Update: now on BiblioPhilly’s OPenn, for high-resolution viewing and downloading: http://openn.library.upenn.edu/Data/0007/html/lehigh_roll_008.html

Genealogical rolls showing the direct descent of English kings from Adam were a major (and blatant) propaganda tool during the Wars of the Roses in later fifteenth-century England. The BiblioPhilly libraries have three from the reign of Edward IV, each very fine — but this one from Lehigh University has an intriguing nineteenth-century housing that makes it especially remarkable.

The Lehigh roll is based on the text of a roll that Roger of St.
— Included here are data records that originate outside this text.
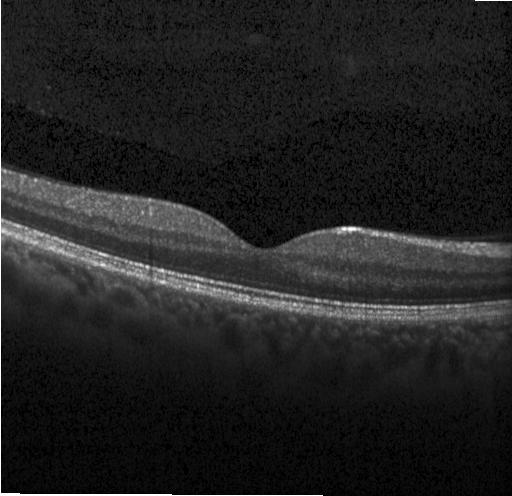
Retinal OCT cross-section. The scan shows no choroidal neovascularization, no diabetic macular edema, and no drusen.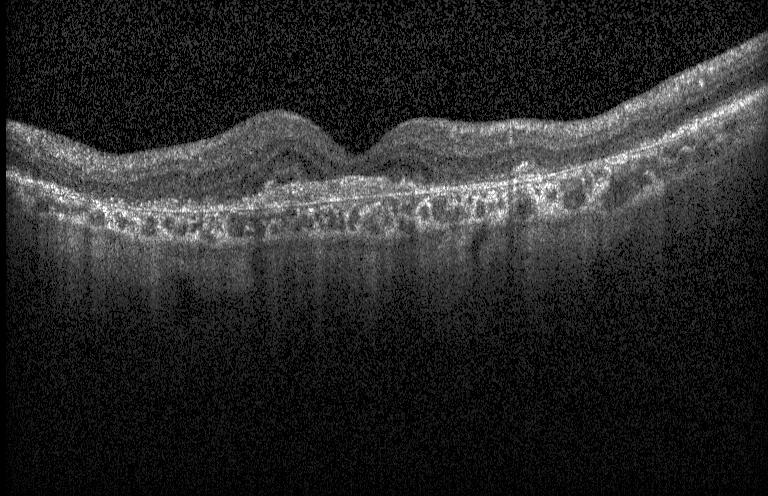
Spectral-domain optical coherence tomography; optical coherence tomography B-scan; centered on the fovea. The scan shows choroidal neovascularization (CNV).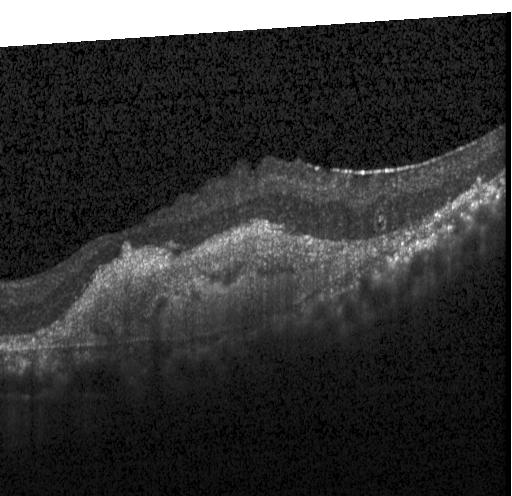
Spectral-domain optical coherence tomography, acquired on a Heidelberg Spectralis, horizontal scan through the fovea, OCT B-scan — This B-scan demonstrates a choroidal neovascular membrane.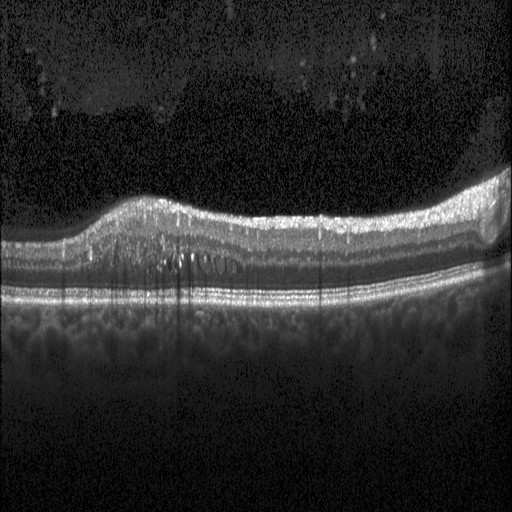

Diagnosis: diabetic macular edema.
Albans presented to Henry VI, with continuation into the reign of Edward IV. The survival of considerable numbers of the these rolls suggests, as Alison Allan notes, that “they were the work of a small group of craftsmen,”[1] and that their production was deliberately planned to support the usurpation of the young Yorkist king. They showcase his purportedly superior hereditary claim and hint that his accession was divinely foreordained.

The glass-fronted wood housing with rollers and external knobs for this particular roll is an artifact in and of itself, and the question of how to photograph the roll without destroying its  enclosure has been the subject of a great deal of discussion. If removal of the roll from the case is impossible, as seems increasingly likely, the imaging team will explore photographing portions of the roll and digitally stitching it together.

In the meantime, enjoy this video of principal investigator Lois Fischer Black carefully turning the handles to get a full view of the roll.

Lehigh University Ms 8

Roger of St. Albans. Geneaological Roll, in Latin. 15th-century manuscript on a vellum roll 20 feet 5 inches x 12 inches (612.8 x 30 cm.), written in England. Bears the 16th-century inscription “liber Robert Ohlund (?) de Stondlley (?).” Acquired by Lehigh in 1955, the gift of Mr. Robert B. Honeyman, Jr. Chronicle from the time of Adam to the reign of Edward IV.  A high-resolution digitization of this image will be prepared as part of the Bibliotheca Philadelphiensis project.

[1] Alison Allan, “Yorkist propaganda: Pedigree, prophecy and the ‘British History’ in the Reign of Edward IV.” C. D. Ross, ed., Patronage, Pedigree and Power in Later Medieval England, Alan Sutton, Rowman & Littlefield, 1979.